I think the argument has been mostly settled in favor of the "lukewarm-blooded" theory, but it'd still be interesting to see if anyone has any dissenting opinions.

  • coeliacmccarthy [he/him]
    ·
    3 年前

    it's pretty well established that all theropods were warmblooded imo

    I guess there's still a case to be made for some non-theropods being lukewarm-blooded but I wouldn't bother at this point, I mean ceratopsians were living through winter in cool-temperate polar climates and if they weren't warmblooded than no dinosaurs were

    • Bluegrass_Buddhist [none/use name]
      hexagon
      ·
      3 年前

      Yeah but there are plenty of big archosaurs that are ectothermic. Not that any of them approach the size of a ceratopsian, but the proof of concept is there. Look at some alligators in the U.S., they make it through occasionally-freezing winters.

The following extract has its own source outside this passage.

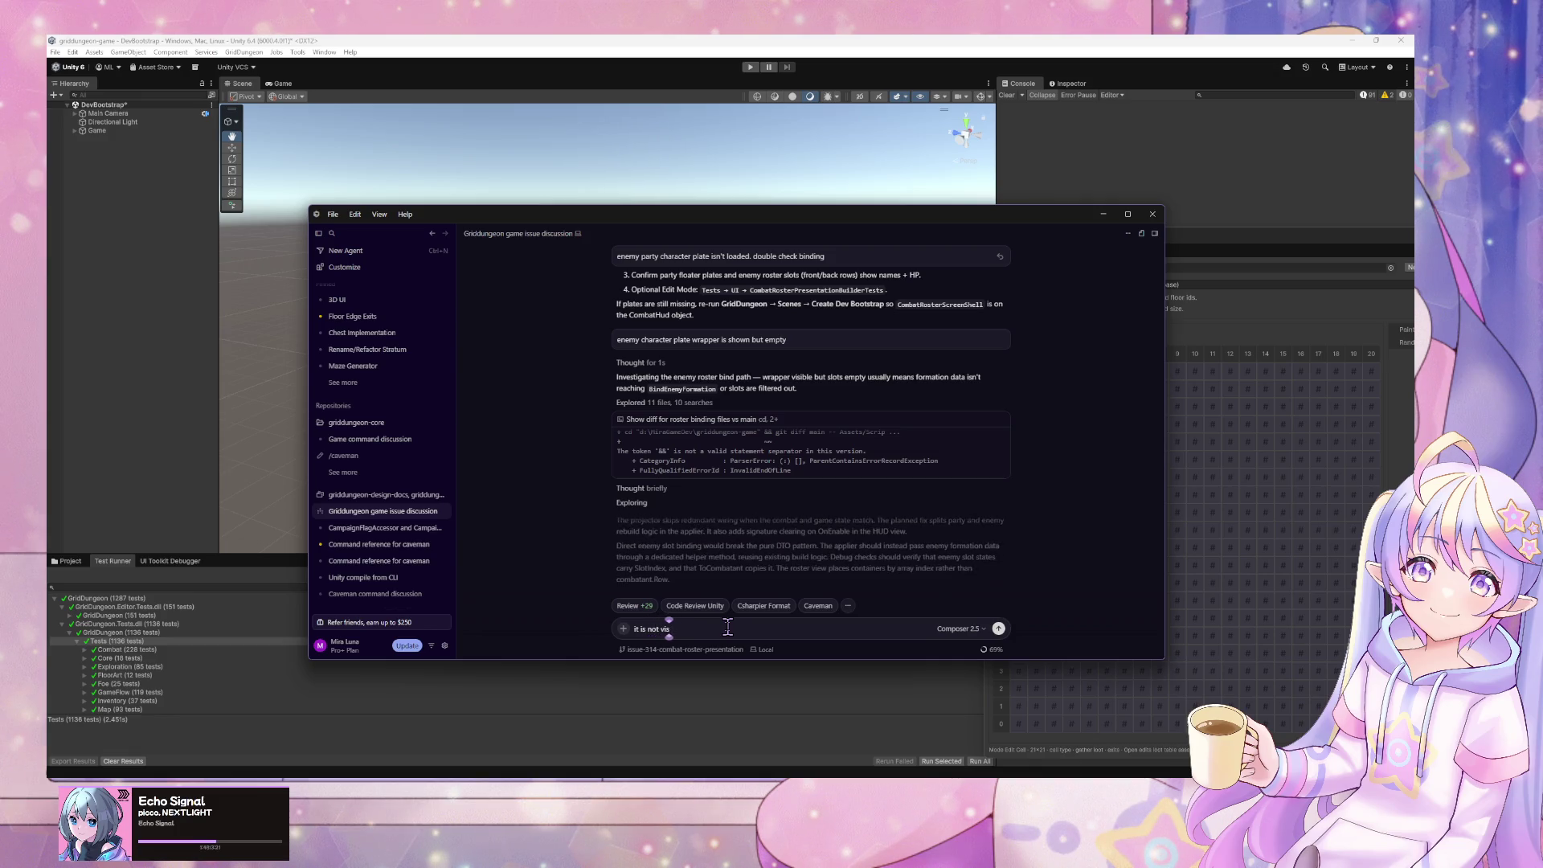
{"action": "type", "text": "just visual"}
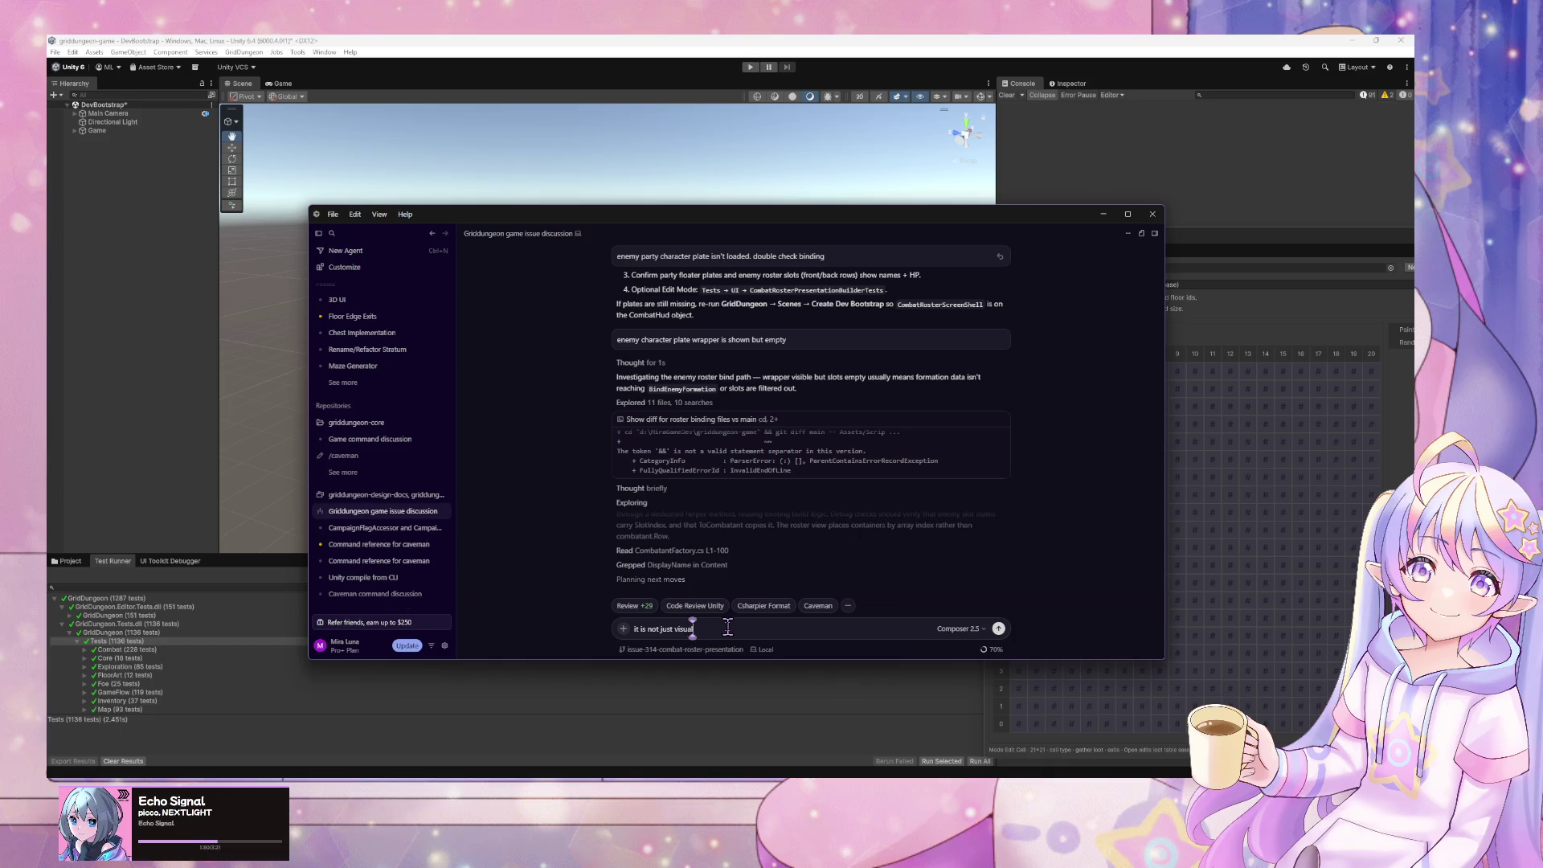
{"action": "type", "text": "ly. I tested"}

      If they can be ectothermic, I feel like something 3x their size could still get by on being mesothermic.

      • coeliacmccarthy [he/him]
        ·
        edit-2
        3 年前

        Look at some alligators in the U.S., they make it through occasionally-freezing winters.

        Yeah but late cretaceous arctic winters got colder than winters in the range of alligators. There's no gators in Montana today and a polar cretaceous winter would have been similarly cold. The same arctic site that I'm thinking of re:ceratopsians specifically turned up zero remains of reptiles or amphibians despite them having sieved and sorted all microfossils

        • Bluegrass_Buddhist [none/use name]
          hexagon
          ·
          edit-2
          3 年前

          a polar cretaceous winter would have been similarly cold

          For real? I don't know much about cretacious climates but I thought the era was generally warmer than the quaternary. Like no-ice-at-the-poles warm. Happy to be wrong about this, that was just my impression.

          • coeliacmccarthy [he/him]
            ·
            edit-2
            3 年前

            no permanent ice at the poles, correct; but sea ice in winter wasn't out of the question IMO. It was a lot warmer but that still meant a cool-temperate continental climate like, say, continental eastern europe or the northern Rockies

            • Bluegrass_Buddhist [none/use name]
              hexagon
              ·
              3 年前

              Hmm... Ok. Idk. The thing that put me in the lukewarm-blood camp was a paper I read about dinosaur growth rates (specifically therapods and sauropods, I think?). The argument was they grew in a way that was too seasonally-dependant to be warm-blooded, but too quickly to be truly cold-blooded. Or something along those lines.

  • Dirt_Owl [comrade/them, they/them]
    ·
    3 年前

    They lived an active lifestyle even during the night and in polar regions and developed insulating feathers all of which strongly suggests warm-bloodedness.

    I thought this debate ended decades ago.

    • KasDapital [any]
      ·
      3 年前

      It ended as far as nobody is really questioning it that greatly. Even when new evidence shows up its basically in line with the idea they had warm blood.

    • Bluegrass_Buddhist [none/use name]
      hexagon
      ·
      edit-2
      3 年前

      I was under the impression that warm-bloddedness in theropods was a relatively late development. That older ornithischian groups showed evidence of growth patterns closer to crocodilians than birds; evidence of lukewarm-bloodedness.

      But I never meant to suggest that our noble warm-blooded bird friends were cold, cold reptilians.

  • Nagarjuna [he/him]
    ·
    3 年前

    :kitty-cat:

    Tell me that thing is reptilian to the bone. Cold blooded.